The decision was no shock to employee Christopher Brown, who says, "They've been talking about it for probably months to almost years, so, so it's just one of those things that was inevitable."
Employee Greg Lewis says, "They have to do what they have to do, they are trying to save money and they have to do what they have to do."

The center cared for 679 patients in 1987, the number now…208.

Nearly all of the remaining patients, quite a number of whom are profoundly developmentally disabled, will be moved to homes or apartments where they're supposed to get more personalized attention.

The State Developmental Center has a history of patients being abused and neglected…the Secretary of Family and Social Services referring to it as a checkered past.

But Mitch Roob made it clear, that's not why this place is being closed, that it's about cost savings and better client care.

It costs taxpayers 860 dollars per day, per patient to house someone here, and between 150 and 400 dollars a day to serve them in group homes or assisted living settings.

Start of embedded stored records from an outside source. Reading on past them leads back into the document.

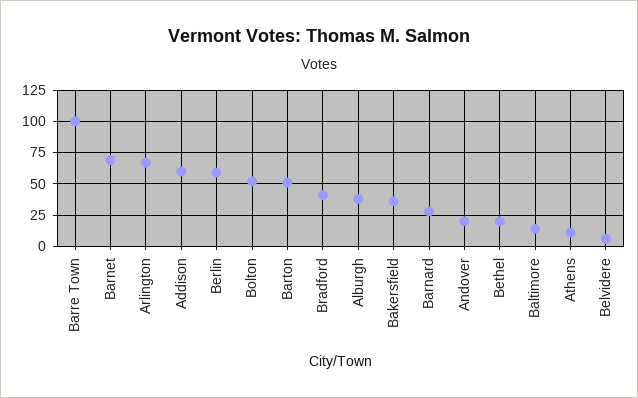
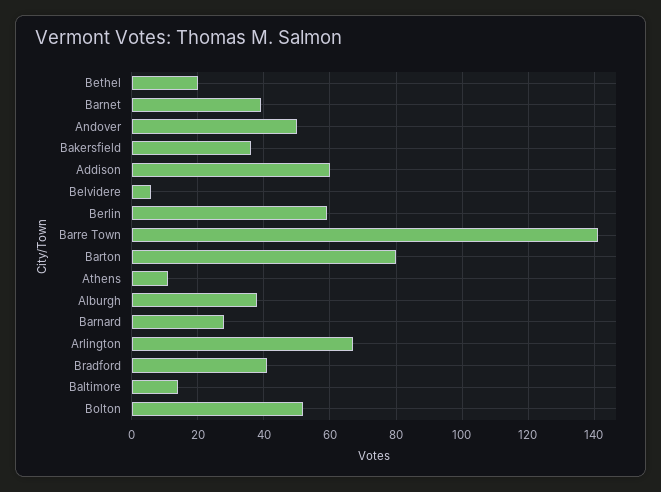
  {
-   "Barre Town": 100,
+   "Barre Town": 140,
-   "Barnet": 70,
+   "Barnet": 40,
    "Arlington": 65,
    "Addison": 60,
    "Berlin": 60,
    "Bolton": 50,
-   "Barton": 50,
+   "Barton": 80,
    "Bradford": 40,
    "Alburgh": 40,
    "Bakersfield": 35,
    "Barnard": 30,
-   "Andover": 20,
+   "Andover": 50,
    "Bethel": 20,
    "Baltimore": 15,
    "Athens": 10,
    "Belvidere": 5
  }

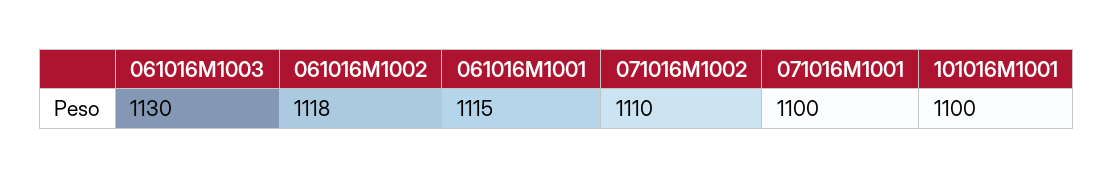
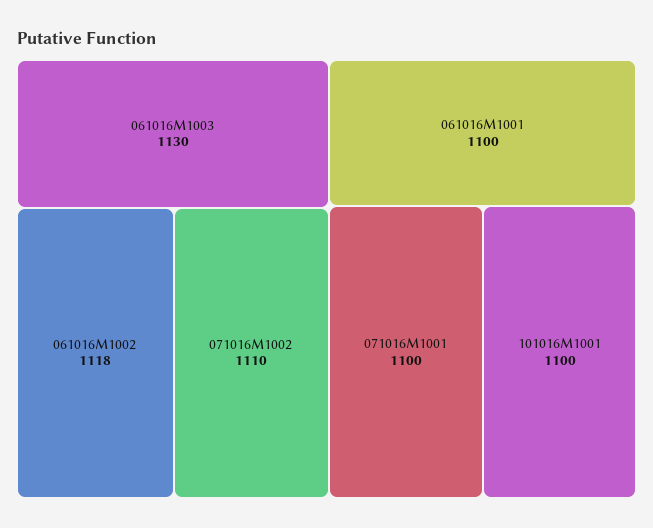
  {
    "061016M1003": 1130,
    "061016M1002": 1118,
-   "061016M1001": 1115,
+   "061016M1001": 1100,
    "071016M1002": 1110,
    "071016M1001": 1100,
    "101016M1001": 1100
  }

This woman's daughter, who suffers from epileptic seizures, was moved from an institution to assisted living.

Nanette Whightsel, a patient’s parent says, "She's so much calmer, she's quieter, her seizures are under control better. Her whole life is so much better."

And the cost savings is being pledged to reduce a mammoth waiting list for services.
But officials concede at least a dozen of the center's patients can't make it in assisted living.
There's also the question, where will a thousand people go to find new jobs?

Rob Young, with the Economic Development Alliance says, "It's significant, but you're also in a metropolitan statistical area that has a labor force of about 250,000."

Late today, leaders of a union that represents workers at the facility, blasted Governor Mitch Daniels’ administration for this decision, saying that moving patients like these into community settings raises the risk of suicide attempts and incidents of arson.

The head of AFSCME says there's a real danger this could also result in the mistreatment or inadequate treatment of patients with mental illness.